> _EXERCISE AIM_
Starting at the line containing "THE BIG PICTURE" and stopping after the line containing "global issues", rewrite these records with "industries" changed to "sectors" and everything else left the same.
-- Opening Marker --
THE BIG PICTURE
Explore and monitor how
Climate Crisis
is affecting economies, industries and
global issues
-- Closing Marker --
-- Opening Marker --
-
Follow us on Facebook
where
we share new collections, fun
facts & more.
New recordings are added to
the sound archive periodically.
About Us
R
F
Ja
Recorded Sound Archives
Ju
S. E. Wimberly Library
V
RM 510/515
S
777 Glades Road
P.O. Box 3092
-- Closing Marker --
> _SOLUTION FOR THIS TASK_
THE BIG PICTURE
Explore and monitor how
Climate Crisis
is affecting economies, sectors and
global issues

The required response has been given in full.